Ketua Umum Serikat Pekerja Nasional (SPN), Djoko Heriyono, khawatir adanya JKP malah menjadi peluang korupsi baru bagi pejabat yang tidak bertanggung jawab.
“Jadi kalau teman-teman kehilangan pekerjaan teman-teman dijanjikan Rp 600 ribu sampai 6 bulan berturut-turut, kemudian diselenggarakan untuk melatih. Ini ruang korupsi baru menurut saya,” kata Djoko saat konferensi pers secara virtual, Minggu (11/4/2021).


Djoko merasa uang buruh memang rawan dikorupsi apalagi adanya pencairan tersebut.

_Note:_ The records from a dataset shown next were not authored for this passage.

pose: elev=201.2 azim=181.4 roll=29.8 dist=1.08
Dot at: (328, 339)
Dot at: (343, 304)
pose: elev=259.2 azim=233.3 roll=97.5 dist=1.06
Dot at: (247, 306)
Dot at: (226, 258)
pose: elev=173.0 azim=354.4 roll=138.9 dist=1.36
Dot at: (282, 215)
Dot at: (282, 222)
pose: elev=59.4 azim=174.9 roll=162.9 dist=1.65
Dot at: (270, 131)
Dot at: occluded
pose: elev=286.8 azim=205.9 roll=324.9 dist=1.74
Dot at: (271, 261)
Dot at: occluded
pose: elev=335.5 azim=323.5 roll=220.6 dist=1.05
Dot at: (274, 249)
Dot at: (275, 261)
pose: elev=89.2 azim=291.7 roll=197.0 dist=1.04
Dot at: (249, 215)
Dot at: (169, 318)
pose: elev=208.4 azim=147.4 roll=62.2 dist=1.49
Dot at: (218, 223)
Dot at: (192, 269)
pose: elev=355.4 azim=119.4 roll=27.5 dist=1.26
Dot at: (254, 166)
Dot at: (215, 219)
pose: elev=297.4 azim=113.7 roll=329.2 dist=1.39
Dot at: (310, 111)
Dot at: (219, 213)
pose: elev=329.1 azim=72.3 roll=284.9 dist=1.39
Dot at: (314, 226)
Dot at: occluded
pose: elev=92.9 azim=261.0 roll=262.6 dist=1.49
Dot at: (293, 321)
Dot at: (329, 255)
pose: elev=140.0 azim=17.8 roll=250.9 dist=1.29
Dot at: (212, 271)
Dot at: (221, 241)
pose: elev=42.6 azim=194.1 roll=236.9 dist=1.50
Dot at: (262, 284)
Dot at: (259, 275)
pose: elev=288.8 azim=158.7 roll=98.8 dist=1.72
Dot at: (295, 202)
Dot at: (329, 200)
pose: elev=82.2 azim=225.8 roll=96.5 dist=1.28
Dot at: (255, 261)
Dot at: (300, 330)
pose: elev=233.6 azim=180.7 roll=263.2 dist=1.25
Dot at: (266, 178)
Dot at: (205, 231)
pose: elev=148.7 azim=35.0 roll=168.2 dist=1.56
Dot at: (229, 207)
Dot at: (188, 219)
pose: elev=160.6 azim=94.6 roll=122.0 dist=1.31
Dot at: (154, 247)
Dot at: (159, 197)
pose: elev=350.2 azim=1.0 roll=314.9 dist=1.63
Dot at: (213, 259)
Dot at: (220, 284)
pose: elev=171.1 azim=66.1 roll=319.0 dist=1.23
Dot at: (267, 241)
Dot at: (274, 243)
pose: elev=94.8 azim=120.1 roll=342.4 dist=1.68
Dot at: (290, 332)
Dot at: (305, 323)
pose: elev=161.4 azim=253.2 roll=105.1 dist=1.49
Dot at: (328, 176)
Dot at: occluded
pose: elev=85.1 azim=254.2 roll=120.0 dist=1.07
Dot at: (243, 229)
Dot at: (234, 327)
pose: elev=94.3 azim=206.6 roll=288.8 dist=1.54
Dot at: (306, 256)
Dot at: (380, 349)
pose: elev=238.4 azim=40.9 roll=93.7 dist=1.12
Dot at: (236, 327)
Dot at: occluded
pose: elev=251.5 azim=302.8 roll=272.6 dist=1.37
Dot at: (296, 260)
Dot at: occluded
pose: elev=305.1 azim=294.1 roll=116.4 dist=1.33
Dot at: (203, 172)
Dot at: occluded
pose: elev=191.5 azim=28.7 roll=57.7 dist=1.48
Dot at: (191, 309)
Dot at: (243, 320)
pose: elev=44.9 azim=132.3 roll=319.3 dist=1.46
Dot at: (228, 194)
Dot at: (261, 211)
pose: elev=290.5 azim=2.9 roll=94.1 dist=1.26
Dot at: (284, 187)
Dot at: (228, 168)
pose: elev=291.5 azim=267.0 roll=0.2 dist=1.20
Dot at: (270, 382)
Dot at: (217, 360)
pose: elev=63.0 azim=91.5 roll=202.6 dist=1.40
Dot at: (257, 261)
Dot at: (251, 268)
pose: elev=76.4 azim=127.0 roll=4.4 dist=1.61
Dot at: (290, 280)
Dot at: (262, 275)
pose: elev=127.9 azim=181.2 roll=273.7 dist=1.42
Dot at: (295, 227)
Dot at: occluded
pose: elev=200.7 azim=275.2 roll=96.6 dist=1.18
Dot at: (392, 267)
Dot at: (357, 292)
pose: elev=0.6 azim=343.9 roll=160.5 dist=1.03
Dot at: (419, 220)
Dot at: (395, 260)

Selain itu, ia mempertanyakan adanya pelatihan hingga pembinaan bagi korban PHK di program JKP.


Sebab, kata Djoko, di Kementerian Ketenagakerjaan sudah ada Dirjen yang mengurusi permasalahan tersebut dan anggarannya juga sudah ada setiap tahunnya. Sedangkan JKP menggunakan dana di BPJS Ketenagakerjaan.


“Tapi ini JKP akan menggunakan terapan anggaran uang yang ada di BPJS yang sekarang itu portofolionya kurang lebih Rp 500 triliun berupa saham, surat utang, obligasi, dan sebagainya, dan itu untuk pengembalian ke kaum buruh itu enggak mungkin dibagi rata,” ujar Djoko.


Seperti diketahui, JKP tersebut sesuai dengan adanya PP nomor 37 tahun 2021 yang mengatur Jaminan Kehilangan Pekerjaan.

Menteri Ketenagakerjaan Ida Fauziyah mengatakan PP itu merupakan turunan UU Nomor 11 tentang Cipta Kerja. Ia mengungkapkan peserta bisa mendapatkan manfaat mulai dari uang tunai, akses informasi pasar kerja, hingga pelatihan kerja.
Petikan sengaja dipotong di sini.